It took dogged determination, and the confidence of knowing the law was utterly wrong, for Unison to achieve what was unthinkable four years ago: a unanimous Supreme Court ruling that employment tribunal fees, introduced by statutory instrument under former lord chancellor Chris Grayling, were unlawful.
The immediate consequence is that the fees will be quashed, meaning that employment tribunal claims are now once again free to bring. The government also faces a bill of about £32m to refund claimants who paid the fees in the past four years. What makes the case especially remarkable, however, is the history of the arguments and how the Supreme Court eventually reached its decision.
The initial applications for judicial review were dismissed, the first one, in 2013, as “premature” and, the second one, in 2014, as lacking in evidence showing the fees were unaffordable and prevented access to justice. The Court of Appeal upheld these findings.

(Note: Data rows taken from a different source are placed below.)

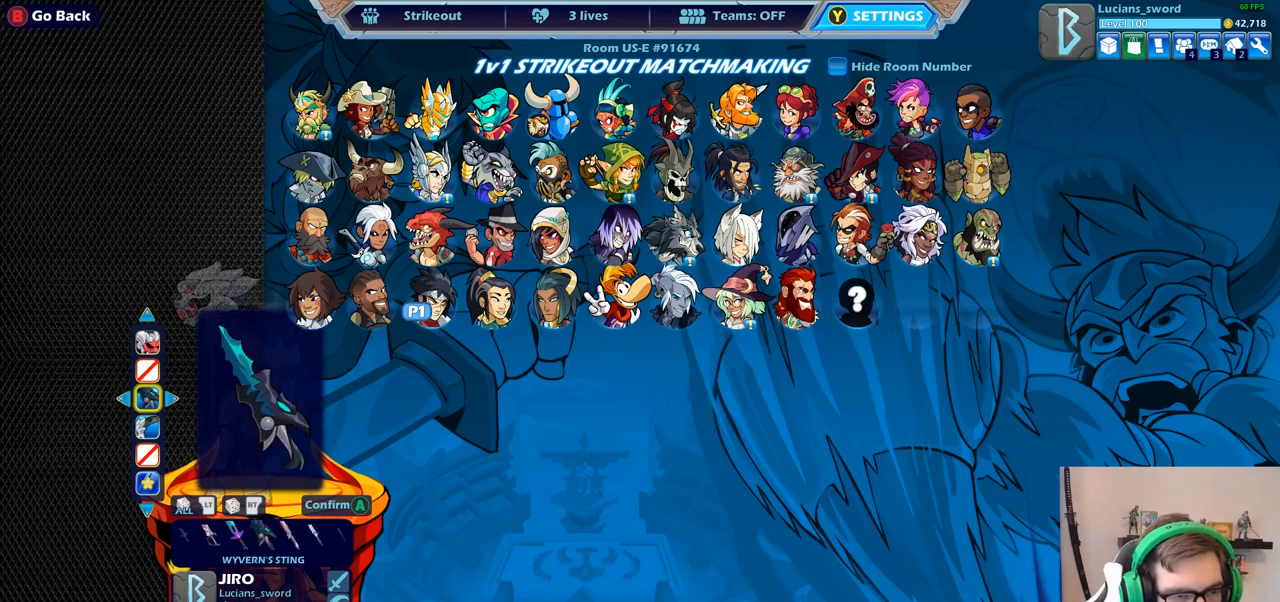
{"buttons": [], "left_stick": "center", "right_stick": "center", "events": []}
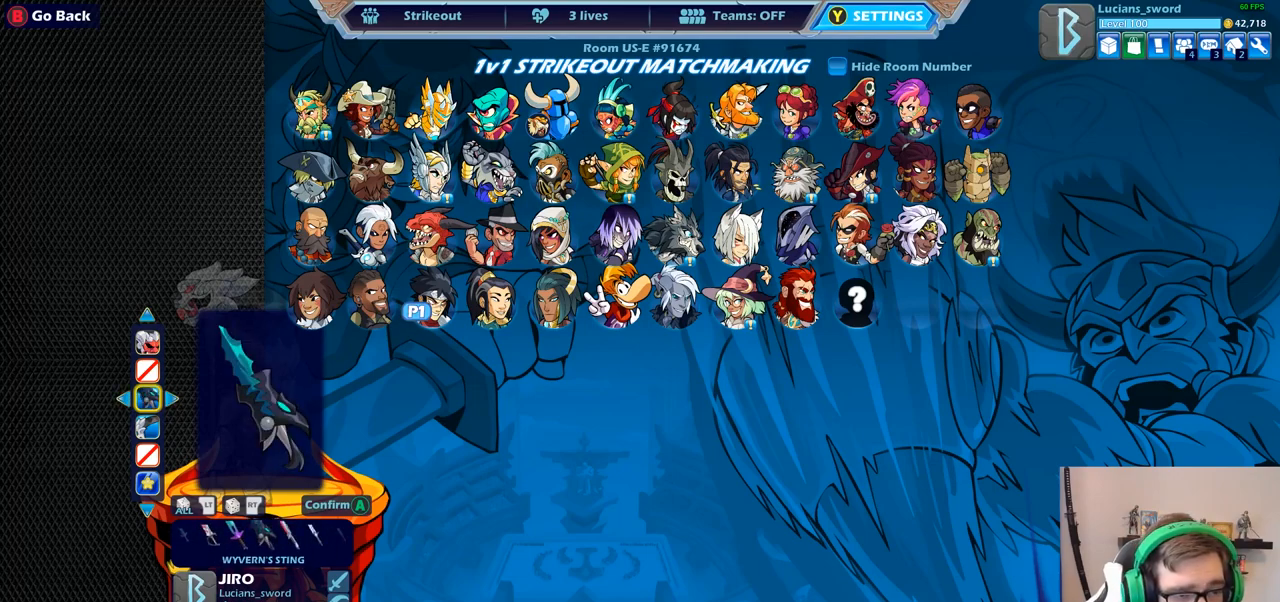
{"buttons": [], "left_stick": "center", "right_stick": "center", "events": []}
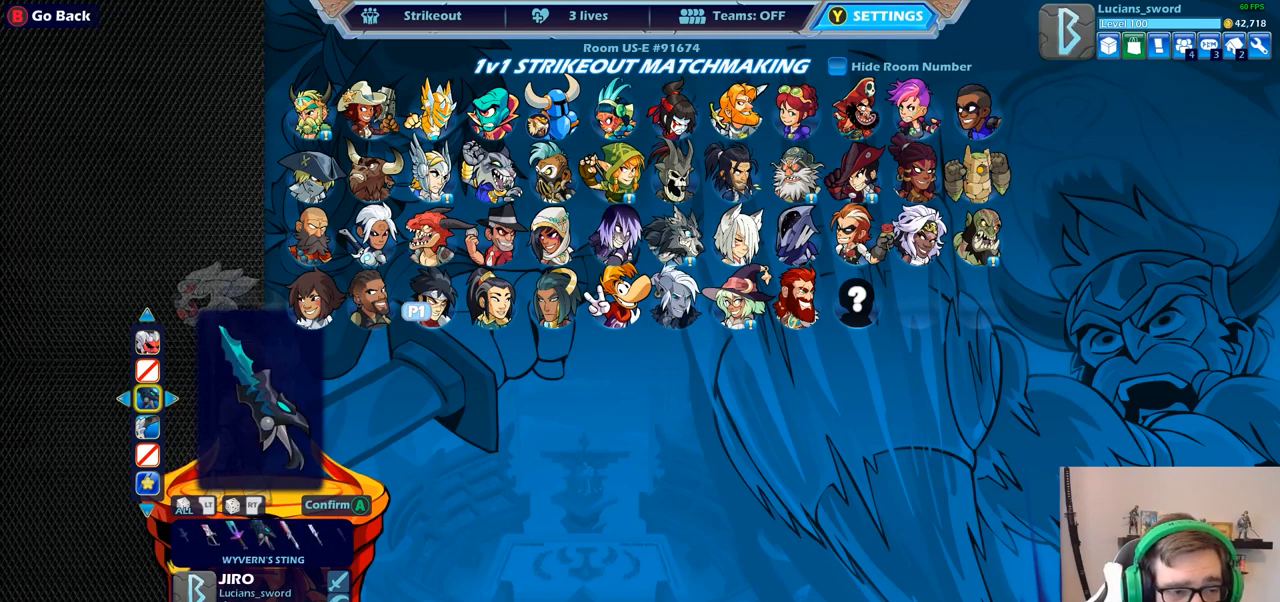
{"buttons": [], "left_stick": "center", "right_stick": "center", "events": []}
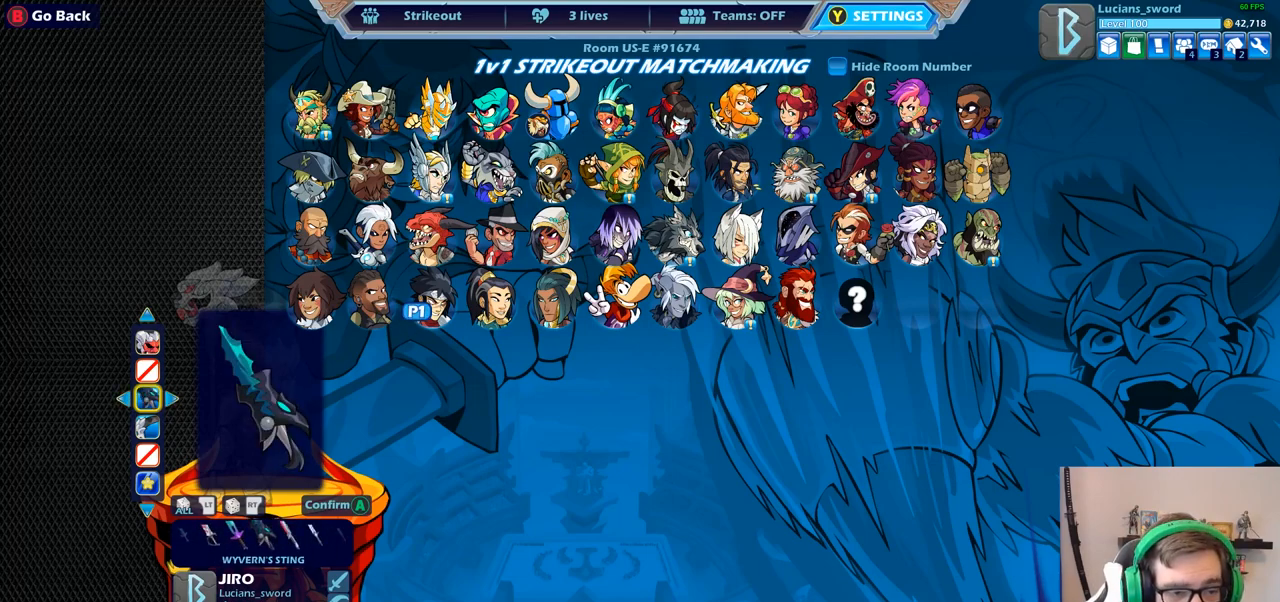
{"buttons": [], "left_stick": "center", "right_stick": "center", "events": []}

Prospects were bleak, even when permission to appeal to the Supreme Court was granted.The first set of arguments in the High Court was based on a breach of the EU principle of effectiveness as implemented in the public sector equality duty in the Equality Act 2010. Before the Supreme Court, the Unison legal team made a bold decision: base their appeal almost entirely on the common law right of access to justice.

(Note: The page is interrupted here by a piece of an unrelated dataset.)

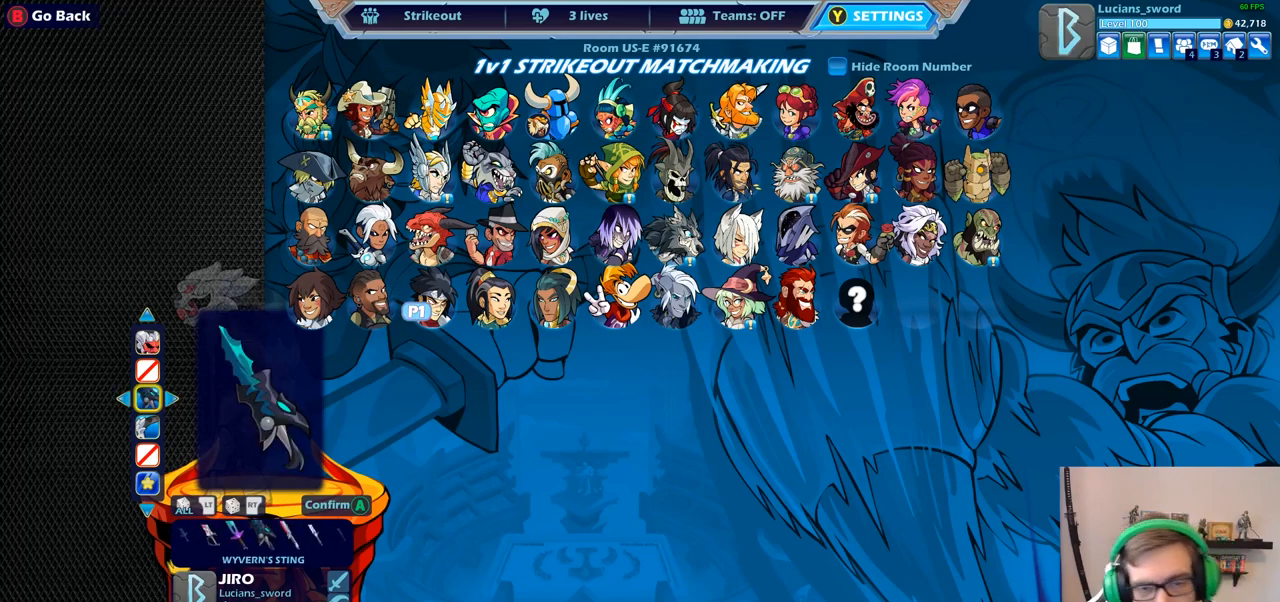
{"buttons": [], "left_stick": "center", "right_stick": "center", "events": [[333, "CROSS", "down"], [400, "CROSS", "up"]]}
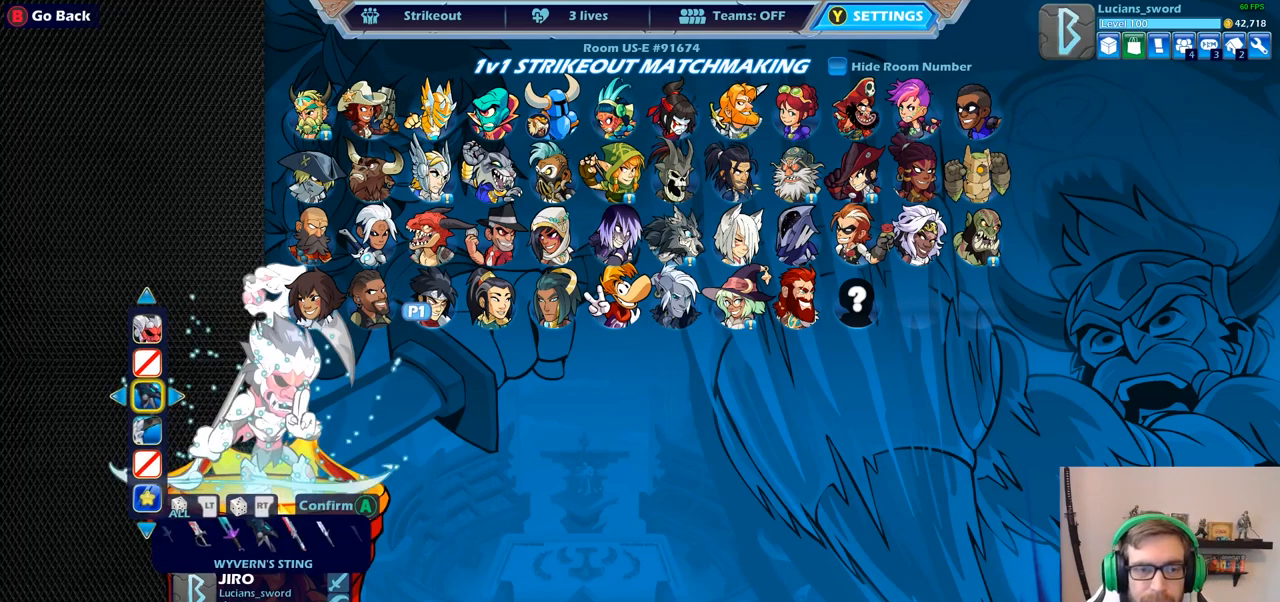
{"buttons": [], "left_stick": "center", "right_stick": "center", "events": [[200, "DPAD_RIGHT", "down"], [300, "DPAD_RIGHT", "up"], [400, "DPAD_RIGHT", "down"], [450, "DPAD_RIGHT", "up"]]}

Giving the court’s decision, Lord Reed goes into extensive detail about what this entails. He takes us back to Magna Carta, Coke, and Blackstone, before considering more recent precedents on unjustified interference with the right to access to the courts. It’s the common law as a living instrument.
It’s not the first time the Supreme Court has welcomed common law-based appeals, but it’s by no means a regular occurrence. I spoke to Lord Neuberger the day after the ruling and suggested that, in the context of Brexit, this could be a turning point, with British judges returning to the common law as a means of retaining control after Britain leaves the EU.

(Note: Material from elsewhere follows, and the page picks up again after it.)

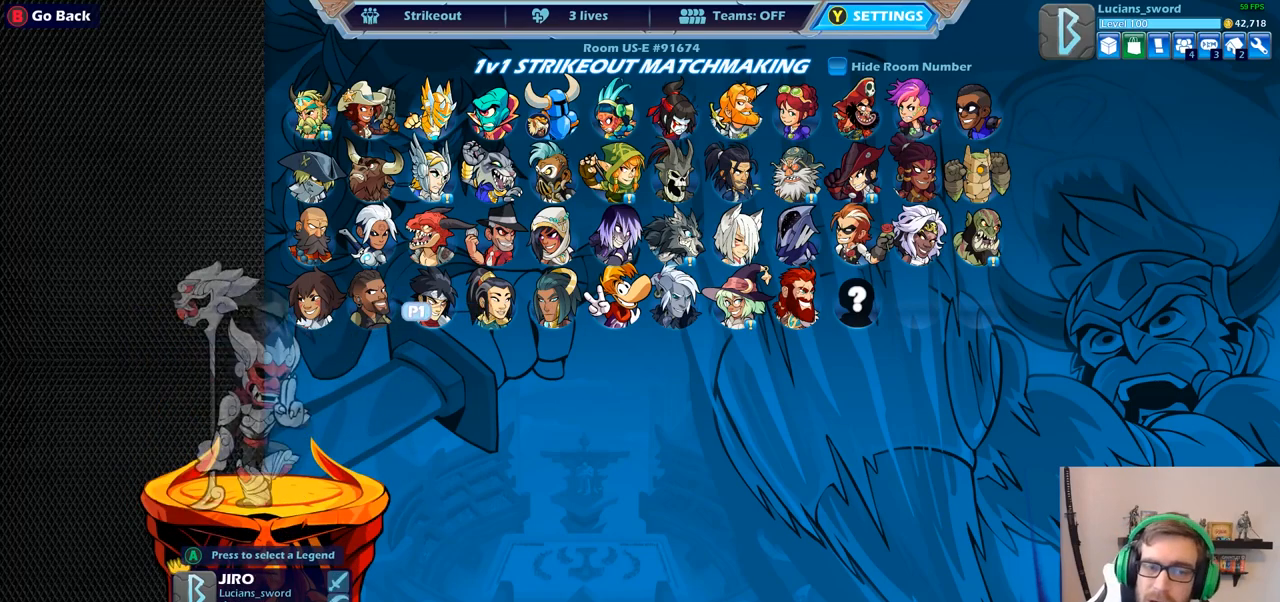
{"buttons": ["DPAD_RIGHT"], "left_stick": "center", "right_stick": "center", "events": [[350, "DPAD_RIGHT", "down"], [433, "DPAD_RIGHT", "up"], [500, "DPAD_RIGHT", "down"]]}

The outgoing president of the Supreme Court, who has done much to bring the common law back into the spotlight, winced and said the common law had been regaining traction since “well before Brexit was even a blink in anybody’s eyes”. This may be so, and Lord Neuberger could not be expected to stray into conversations that may be regarded as political. But the meticulousness of Lord Reed’s decision tells a different story.
The Supreme Court could have chosen a different approach, used different words, produced a shorter decision. It didn’t. Lord Reed went to great lengths to take the government back to basic principles of English law. His examples of what “affordable” means “in the real world” are a bold rebuttal of the government’s argument that aggrieved employees could simply save up to fund their claims; that “affordable” isn’t just about being able to pay but also about whether it is worth putting oneself through the grinding wheels of litigation.
Likewise, his confident rejection of the government’s assumption that courts and tribunals provide a service that “users” must fund, and that it is otherwise of no wider value to the public. His disdain for this approach is best encapsulated in the paragraph reminding the government that without the hundreds of cases involving ordinary people that have allowed the courts to develop and refine the law, the government would not have been able to rely on the 60 precedents it put forward in defence of its position.
This is not an ordinary ruling. It’s a call to arms, a rallying cry to other judges to be fearless against a government tempted to bypass the parliamentary process. And it’s unlikely to be the last.